3Suisses Blouse (similar here, here and here) | Urban Outfitters Skirt (similar here) | Tobi Sandals (sold out, similar here and here) | Forever21 Hat (similar here, here and here) | Vintage Bag (similar here)
Today’s photos show me flabbergasted by the superb Plaza de Toros de La Maestranza (TripAdvisor) in Seville and feeling quite Spanish in a bohemian outfit. I wore a printed maxi skirt, tied blouse with lace detail and grey hat that kept my winter-white face from absorbing the colour of the fences that separated the benches from the bullring. The Spanish sun was as merciless as the matadors who killed and occasionally were killed in this arena. I listened to the silence covering every inch of it. Then, slowly, as I closed my eyes, it gave way to voices invading the plaza. I heard the yelling of a bloodthirsty crowd and, later on, the lamento of a flamenco guitar. I saw the piercing gaze of Picasso, the dark posture of Goya torn between conflicting emotions.
I feel the same way. To me the Plaza de Toros is one of those places that unite both charm and horror. I find the architecture of the ring with its frivolously clashing tints of yellow, red and orange seriously enticing. I’m less taken however with the choreography that takes place inside the ring. I developed an allergy to bullfights when I was 7 years old and witnessed a game of “Running of the Bulls” in Châteaurenard during a holiday in the Provence. I can still vividly evoke my terror watching the youngsters clash with the bulls while showing off their bravado.
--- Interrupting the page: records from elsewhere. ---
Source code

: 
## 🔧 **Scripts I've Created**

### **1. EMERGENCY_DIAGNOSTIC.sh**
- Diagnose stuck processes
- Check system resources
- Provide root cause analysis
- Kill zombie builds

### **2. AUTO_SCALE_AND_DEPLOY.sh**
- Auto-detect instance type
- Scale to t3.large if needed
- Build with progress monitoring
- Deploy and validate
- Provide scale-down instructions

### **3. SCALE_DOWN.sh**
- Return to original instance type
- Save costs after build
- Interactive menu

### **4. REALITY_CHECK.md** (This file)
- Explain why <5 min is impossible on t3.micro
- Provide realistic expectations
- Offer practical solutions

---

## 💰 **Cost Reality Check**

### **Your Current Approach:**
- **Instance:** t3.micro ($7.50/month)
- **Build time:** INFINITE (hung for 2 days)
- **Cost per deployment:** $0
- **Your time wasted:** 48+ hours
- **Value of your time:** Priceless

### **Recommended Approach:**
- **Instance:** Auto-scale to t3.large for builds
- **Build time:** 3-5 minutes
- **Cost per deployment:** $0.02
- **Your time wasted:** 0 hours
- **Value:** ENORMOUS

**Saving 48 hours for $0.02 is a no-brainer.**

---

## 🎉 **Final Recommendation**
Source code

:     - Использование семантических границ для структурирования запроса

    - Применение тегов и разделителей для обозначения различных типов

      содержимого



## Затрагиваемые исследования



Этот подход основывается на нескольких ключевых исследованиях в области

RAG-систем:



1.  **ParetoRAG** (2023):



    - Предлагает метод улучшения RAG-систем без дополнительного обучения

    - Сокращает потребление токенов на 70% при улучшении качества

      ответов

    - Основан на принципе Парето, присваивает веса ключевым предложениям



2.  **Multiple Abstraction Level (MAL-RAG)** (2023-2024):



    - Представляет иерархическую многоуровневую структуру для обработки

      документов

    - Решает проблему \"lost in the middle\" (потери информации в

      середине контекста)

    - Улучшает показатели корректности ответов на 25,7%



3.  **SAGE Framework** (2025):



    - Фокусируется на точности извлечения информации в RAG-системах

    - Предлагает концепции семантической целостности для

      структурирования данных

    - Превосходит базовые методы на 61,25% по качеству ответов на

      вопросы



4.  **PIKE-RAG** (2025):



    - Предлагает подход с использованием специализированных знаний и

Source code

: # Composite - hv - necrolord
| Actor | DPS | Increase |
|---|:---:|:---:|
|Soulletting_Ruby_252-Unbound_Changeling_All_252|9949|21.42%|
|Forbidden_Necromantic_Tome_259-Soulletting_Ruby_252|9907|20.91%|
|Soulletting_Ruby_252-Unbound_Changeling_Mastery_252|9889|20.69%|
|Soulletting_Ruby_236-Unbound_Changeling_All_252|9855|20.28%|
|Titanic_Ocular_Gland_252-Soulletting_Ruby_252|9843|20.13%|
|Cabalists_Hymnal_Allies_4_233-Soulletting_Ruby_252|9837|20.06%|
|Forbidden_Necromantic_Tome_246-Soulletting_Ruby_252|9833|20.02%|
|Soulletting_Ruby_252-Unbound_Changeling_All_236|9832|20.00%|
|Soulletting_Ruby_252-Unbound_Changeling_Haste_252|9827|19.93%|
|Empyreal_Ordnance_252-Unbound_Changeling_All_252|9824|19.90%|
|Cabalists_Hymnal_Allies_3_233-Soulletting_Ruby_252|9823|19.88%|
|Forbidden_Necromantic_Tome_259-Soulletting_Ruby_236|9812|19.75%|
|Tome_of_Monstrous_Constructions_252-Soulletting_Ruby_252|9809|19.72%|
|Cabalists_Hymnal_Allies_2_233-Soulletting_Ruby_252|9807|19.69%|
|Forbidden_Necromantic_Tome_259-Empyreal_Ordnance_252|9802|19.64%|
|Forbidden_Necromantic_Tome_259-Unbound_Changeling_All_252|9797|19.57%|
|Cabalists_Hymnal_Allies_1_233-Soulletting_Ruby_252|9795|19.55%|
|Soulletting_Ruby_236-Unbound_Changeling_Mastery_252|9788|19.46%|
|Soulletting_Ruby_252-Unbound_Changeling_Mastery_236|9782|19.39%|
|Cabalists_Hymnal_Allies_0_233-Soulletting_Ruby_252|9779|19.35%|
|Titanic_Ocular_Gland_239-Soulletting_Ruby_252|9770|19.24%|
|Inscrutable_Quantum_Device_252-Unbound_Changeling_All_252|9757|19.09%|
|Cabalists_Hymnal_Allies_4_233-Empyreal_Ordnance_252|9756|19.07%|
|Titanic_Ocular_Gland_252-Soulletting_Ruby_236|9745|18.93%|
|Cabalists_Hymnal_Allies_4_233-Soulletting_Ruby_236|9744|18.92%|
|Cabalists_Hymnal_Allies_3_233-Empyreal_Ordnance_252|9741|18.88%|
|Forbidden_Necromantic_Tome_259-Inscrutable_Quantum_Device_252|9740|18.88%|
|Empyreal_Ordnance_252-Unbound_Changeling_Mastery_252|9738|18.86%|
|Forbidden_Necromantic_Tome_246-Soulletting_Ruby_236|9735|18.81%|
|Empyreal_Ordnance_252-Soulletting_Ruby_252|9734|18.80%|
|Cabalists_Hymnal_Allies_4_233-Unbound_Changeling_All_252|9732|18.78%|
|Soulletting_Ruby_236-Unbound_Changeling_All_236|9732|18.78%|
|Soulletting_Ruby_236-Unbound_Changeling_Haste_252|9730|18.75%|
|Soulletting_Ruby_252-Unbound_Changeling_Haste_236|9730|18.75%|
My allergy for bullfights hasn’t faded, but while I used to be more scared for the men, I now feel more sorry for the bull. While the matador is there by choice, the bull is not. Apart from rare occasions in which it performs exceptionally well, the bull dies every time. It isn’t an equal battle. Before the matador undertakes to kill the bull, the picador pierces him from on top of a horse and the banderillero jams enormous darts into his neck to wear him down. It’s a game that writer Ernest Hemingway and others have compared to a drama, a work of art. I however was happy to have seen the theatre and to have missed the bloody play.